L’artilleur du sous-marin jaune
En fait, le sous-marin jaune n'a toujours pas perdu en championnat depuis que son buteur français y a posé ses valises. Son adaptation n'a pourtant pas été si facile. "La D2 espagnole, c'est aussi fort voire plus fort que le championnat belge, affirme-t-il. On a fait un énorme travail physique, et j'ai eu un peu de mal au début. Je joue aussi davantage pour l'équipe que je ne le faisais à Mons, où on me demandait de rester devant le but. J'ai dû m'adapter, et je manque parfois un peu de lucidité avec tous ces efforts. Mais il y a une super mentalité, beaucoup de bons techniciens. Ils avaient besoin d'un tueur." Dans la foulée de la montée, Villarreal a réussi un début de saison tonitruant en Liga. Perbet y a apporté sa contribution, inscrivant au passage son premier but dans le championnat espagnol en ouvrant le score à Osasuna (0-3), juste avant la trêve internationale. Pour autant, sa place de titulaire n'est pas garantie, surtout depuis l'arrivée de Giovani Dos Santos. "Il lui est aussi arrivé d'être sur le banc, souligne le buteur français. Nous sommes trois pour un poste, mais la concurrence est saine."

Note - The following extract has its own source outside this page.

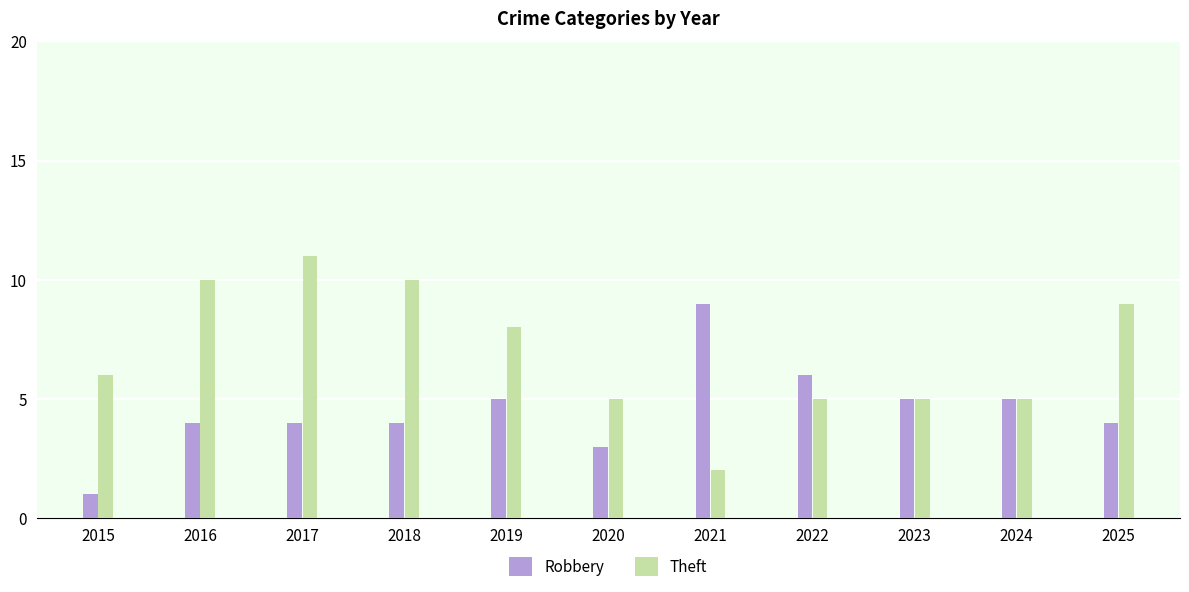

The Robbery series shows 6 at 2017. True or false?

False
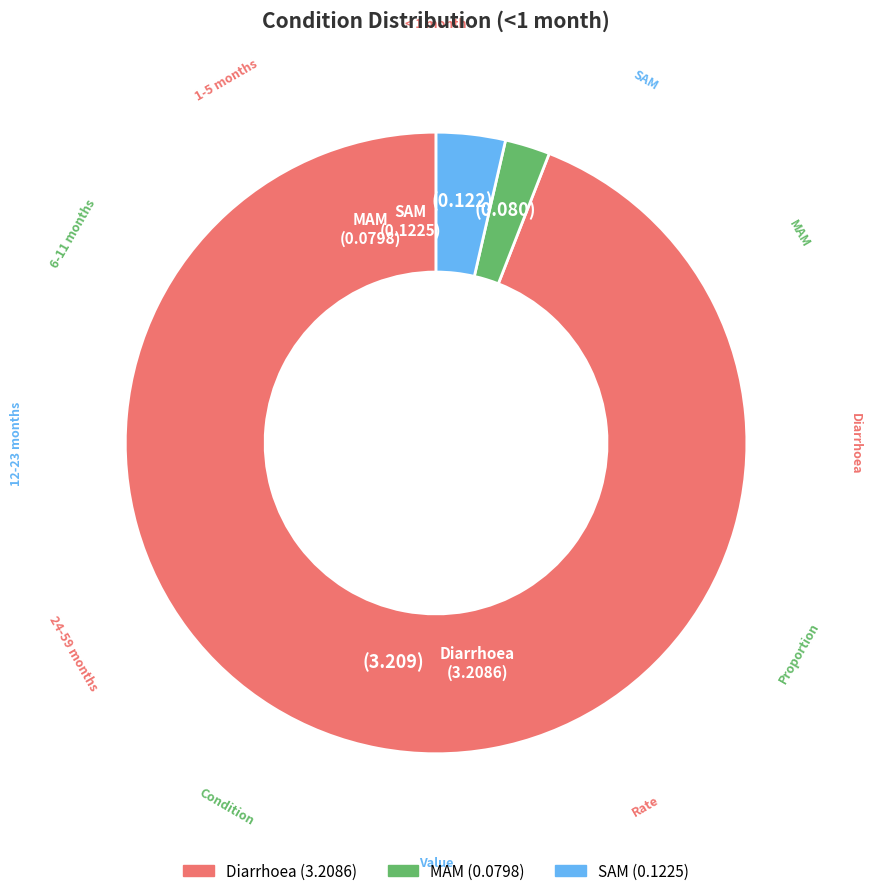

Rank the categories by value from lowest to highest.

MAM, SAM, Diarrhoea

Perbet s'est pris au jeu du professionnalisme. Et à 28 ans, il va connaître le point culminant d'une carrière qui l'a vu emprunter un chemin particulier, de Polignac à Villarreal, de ce football familial qui caractérise l'amateurisme au monde pro et toutes ses embûches et ses sacrifices. Au Madrigal, la venue du Real Madrid va braquer les regards sur le sous-marin jaune et son goleador tricolore. Beaucoup de Français vont découvrir un joueur qu'ils n'ont quasiment jamais eu l'occasion de voir jouer devant leur petit écran. Perbet a fini par s'accommoder de ce relatif anonymat que ses statistiques en carrière (147 buts en 303 matches pros) auraient déjà dû interdire. "Le sentiment d'être ignoré dans mon pays, je l'ai, mais pas plus que ça, assure-t-il. J'ai juste fait une carrière différente, j'ai pas mal bourlingué." La Liga lui offre enfin cette exposition qu'il n'a jamais eue jusqu'ici. Il lui appartient désormais d'y marquer son territoire. C'est ce qu'il sait faire de mieux justement.